Ear tumors can take on a variety of forms. Some are flat lesions, some are lumps perched on stalks and others are masses filling the ear canal. Common colors include white, pale pink, purple and black -- sometimes housing a dark, oily fluid. Bleeding is routine and it's not unusual to see a pus-filled or bloody discharge accompanied by a foul odor.
The Vet Makes the Call
When you find a tumor in your dog's ear, have your vet take a look. Malignant tumors have a greater tendency to bleed and be ulcerated, however, benign tumors may bleed as well. Ceruminous gland adenocarcinoma is the most common malignant ear tumor, followed by squamous cell carcinoma. Benign tumors include basal cell tumors, inflammatory polyps and papillomas. The vet will take a tissue sample to determine definitively whether a lump is malignant or benign. Surgery is the treatment of choice for all tumors, sometimes including laser surgery. If the tumor is cancerous, other treatment may be necessary, such as radiation therapy and chemotherapy.

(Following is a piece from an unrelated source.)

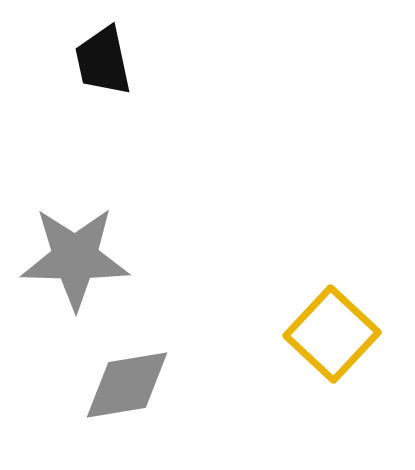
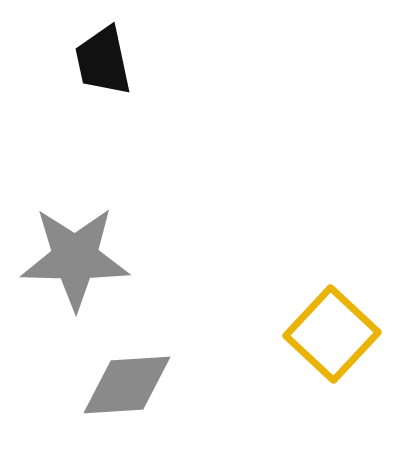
gray diamond: rotated 6 degrees clockwise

Inflammation: the Path to Tumors
According to the Merck Manual Pet Health Edition, the cause of ear canal tumors isn't known, but long-term inflammation of the ear canal is suspected to give rise to unusual growth and tissue development, ultimately resulting in a tumor. Dogs with drooping or floppy ears may be predisposed to ear tumors because his ear canals are always moist, providing a happy breeding ground for yeast and bacterial infections. Infections can give way to inflammation, sometimes resulting in benign or malignant tumors.